→ **Exercises to complete**
1 > Echo the part of the judgment excerpt starting at "But, once the" and ending at "(Emphasis added).".
2 > Duplicate every line of the listing exactly, omitting the pictures from your answer.

→ **Text**
But, once the applicant has adduced sufficient evidence to prove
requirements (a), (b) and (c), the respondent bears an evidentiary
burden in respect of requirement (d). A failure by the respondent to
adduce evidence that establishes a reasonable doubt as to
whether
non-compliance was wilful and mala fide, will mean that
civil
contempt will have been established beyond reasonable doubt
.’
(Emphasis added).
[10].
On the basis
of this authority, I had concluded that contempt of court had not
been established beyond a reasonable doubt. As pointed
out by the SCA
in
Cathay
Pacific
,
convictions for civil contempt of court are axiomatically very
serious. For this reason the standard of proof is one beyond
reasonable
doubt. The point is that, in coming to the conclusion I
did in my judgment, I applied the well-established principles laid
down
in
Fakie
,
Tasima
and
Pheko
.
Importantly, I applied, as I was required to do, the proper approach
to disputes of fact where final relief was being sought.
[11].
As for the
applicant’s objection to the costs order made in paragraph 3 of
the Court Order, it needs to be borne in mind that,
in granting the
impugned costs order, I exercised a ‘true’ or ‘narrow’
discretion, which was, in my view,
done judicially. I cannot be said
that I erred simply because, in the exercise of my discretion, I
ordered costs ‘in a fair,
just and reasonable manner taking
into account the undisputed facts of the application’.
[12].
The traditional test in deciding whether leave to
appeal should be granted was whether there is a reasonable prospect
that another
court may come to a different conclusion to that reached
by me in my judgment. This approach has now been codified in
s
17(1)(a)(i)
of the
Superior Courts Act 10 of 2013
, which came into
operation on the 23
rd
of August 2013, and which provides
that leave to appeal may only be given where the judge concerned is
of the opinion that ‘the
appeal would have a reasonable
prospect of success’.
[13].

Recorded data
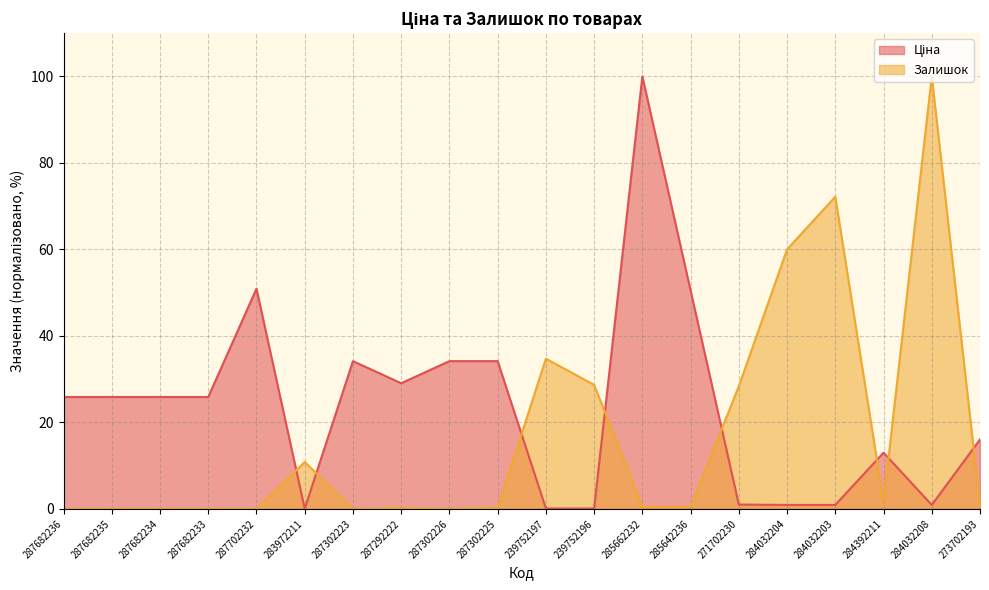

Where do Ціна and Залишок first cross each other?

287702232 and 283972211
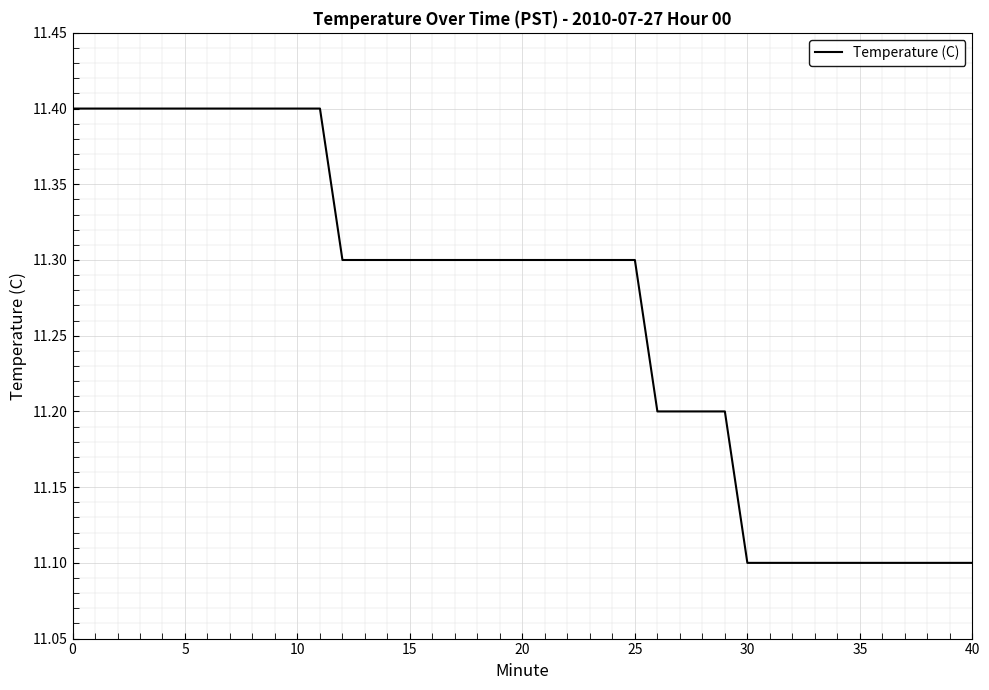

What is the smallest value displayed?

11.1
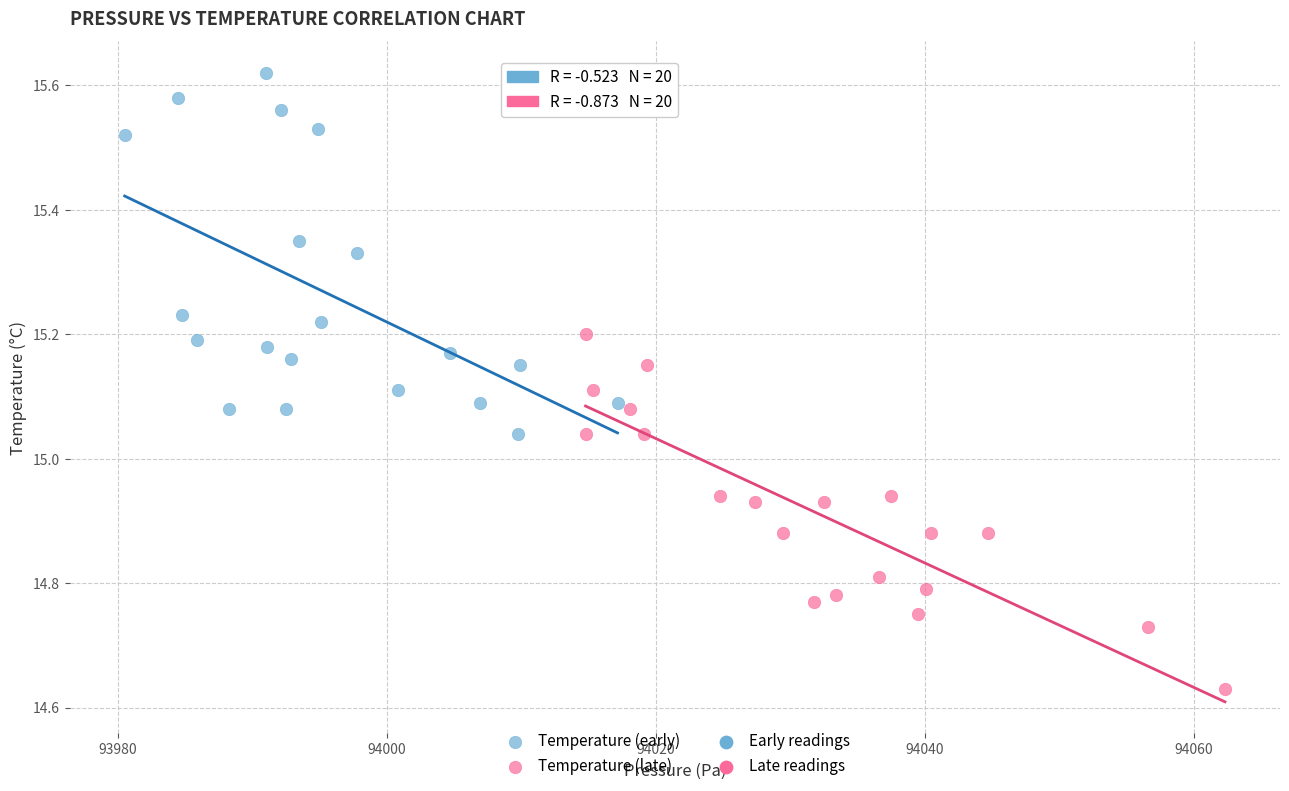

Which series contains the lowest Y value?

Temperature (late)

→ **Task-by-task answers**
1 >
But, once the applicant has adduced sufficient evidence to prove
requirements (a), (b) and (c), the respondent bears an evidentiary
burden in respect of requirement (d). A failure by the respondent to
adduce evidence that establishes a reasonable doubt as to
whether
non-compliance was wilful and mala fide, will mean that
civil
contempt will have been established beyond reasonable doubt
.’
(Emphasis added).

2 >
Where do Ціна and Залишок first cross each other?

287702232 and 283972211

What is the smallest value displayed?

11.1

Which series contains the lowest Y value?

Temperature (late)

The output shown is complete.